Bengaluru: City researchers have achieved a breakthrough in controlling the assembly of tiny molecular units into complex structures, with implications that could potentially “revolutionise” industries such as electronics and healthcare.
The study, conducted by scientists at the Centre for Nano and Soft Matter Sciences (CeNS) and Jawaharlal Nehru Centre for Advanced Scientific Research (JNCASR), focuses on the supramolecular self-assembly process, where small molecules spontaneously organise into larger, well-defined structures without external guidance.
Mastery of this process is essential for creating innovative organic materials that can be used to develop nanodevices, tiny machines capable of performing precise tasks at the molecular level.
The researchers specifically examined the self-assembly behaviour of chiral molecules — molecules with structures such that their mirror images are not identical, resulting in distinct properties.
"We studied this material in both water solution and at the air-water interface. By placing the material on the surface of water, we observed how it behaves. These molecules exhibited unique optical properties in solution, which could be used to create sensors. The nano-bio interactions, akin to a ‘lock-and-key’ system, highlight that only specific materials will effectively interact with biological systems, which is crucial for targeted drug delivery,” explained lead researcher Goutam Ghosh from CeNS.

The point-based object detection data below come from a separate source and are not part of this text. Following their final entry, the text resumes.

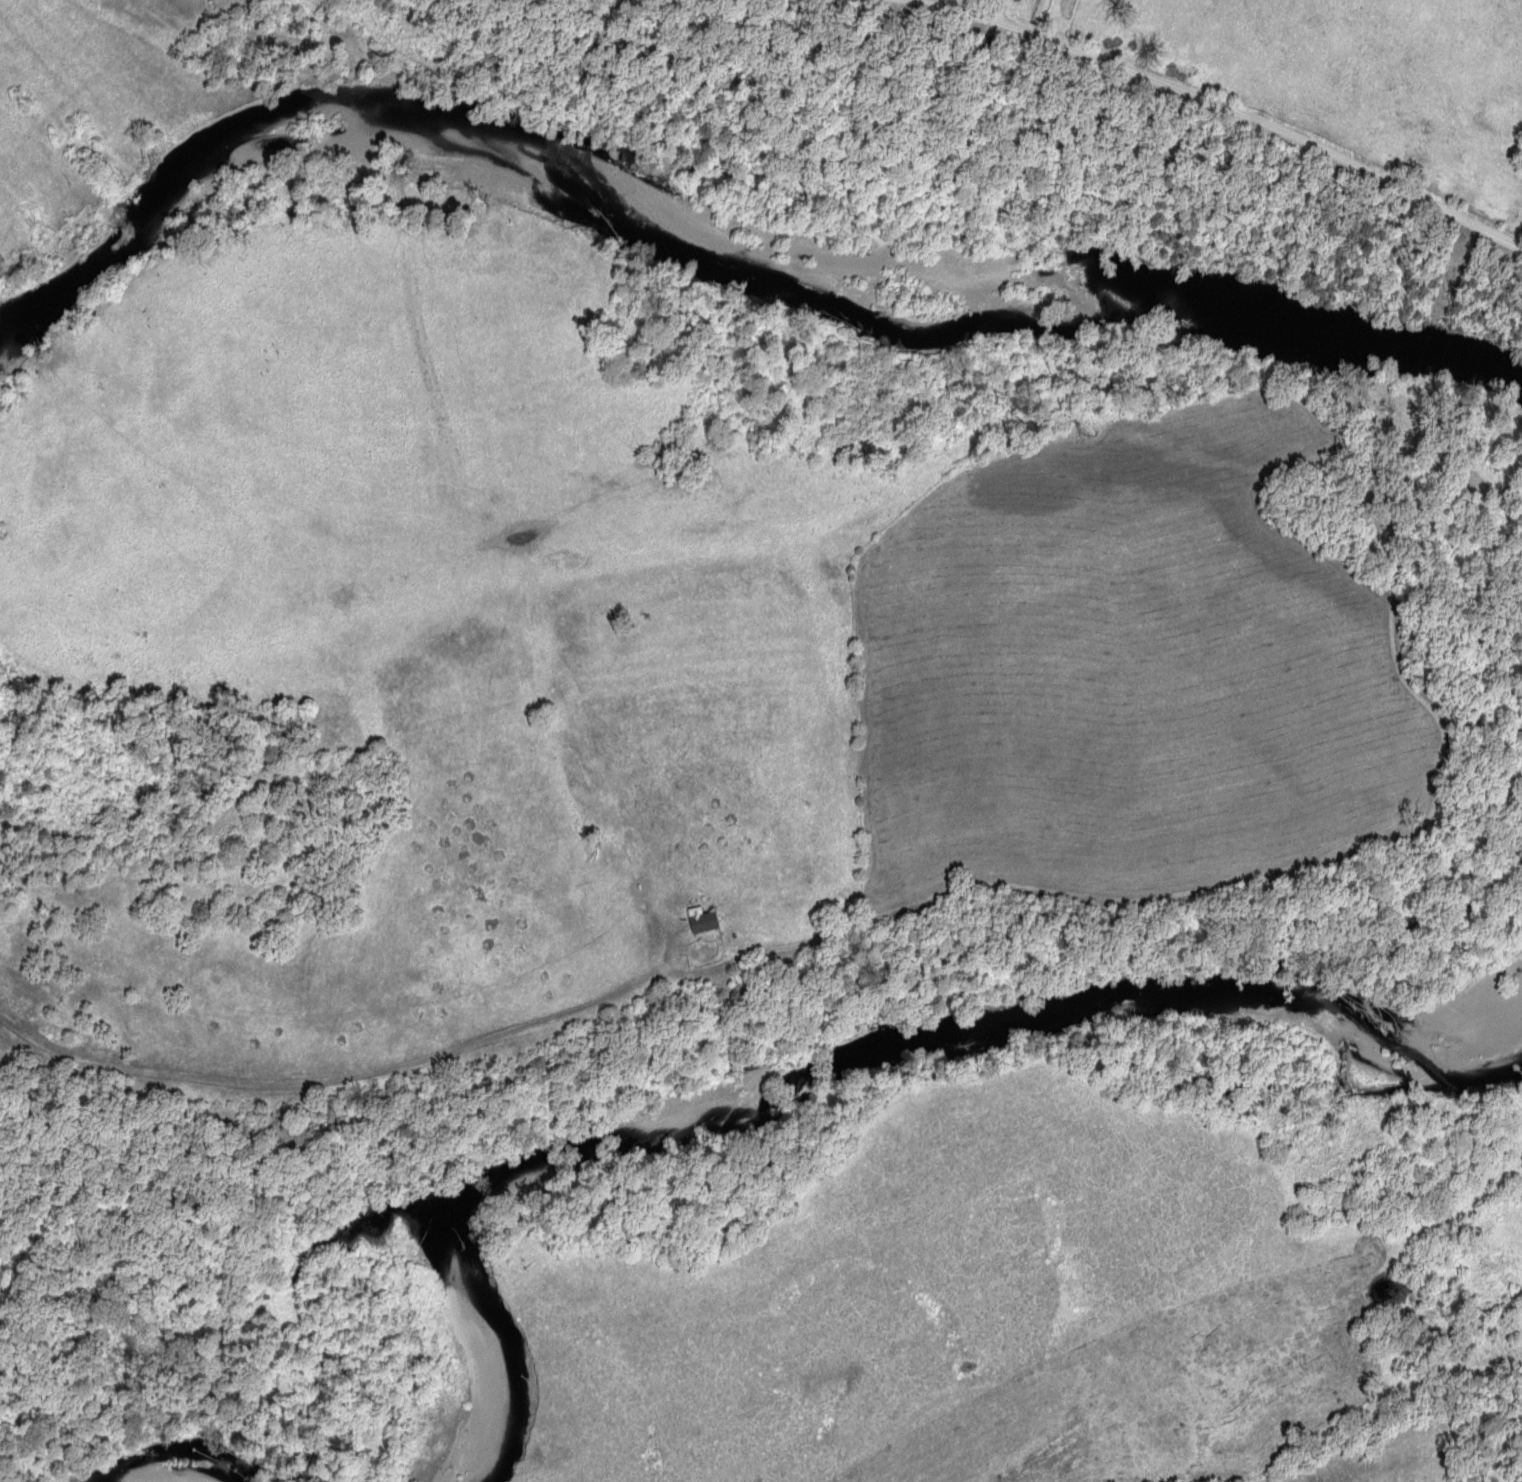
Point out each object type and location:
road: (1225, 103)
river: (721, 252)
road: (369, 1065)
river: (809, 1069)
river: (137, 1479)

At the air-water interface, these materials formed two-dimensional nanostructures highly suitable for carrying drugs, Ghosh added. He further mentioned that future work would explore the piezoelectric properties of these molecules, which allow them to convert mechanical force into electrical energy or vice versa. This property could enable biocompatible or wearable devices to generate current from movements such as walking, potentially offering applications in heart rate monitoring.
Meanwhile, another CeNS team, led by Subash C K, has developed a nanomaterial with piezoelectric properties that can be used for pressure sensing and energy harvesting. This material has also led to a prototype road safety sensor, for which a patent has been filed. The sensor can detect an approaching car on a moveable ramp placed 100 metres before a high-risk turning point, alerting motorists with a warning display.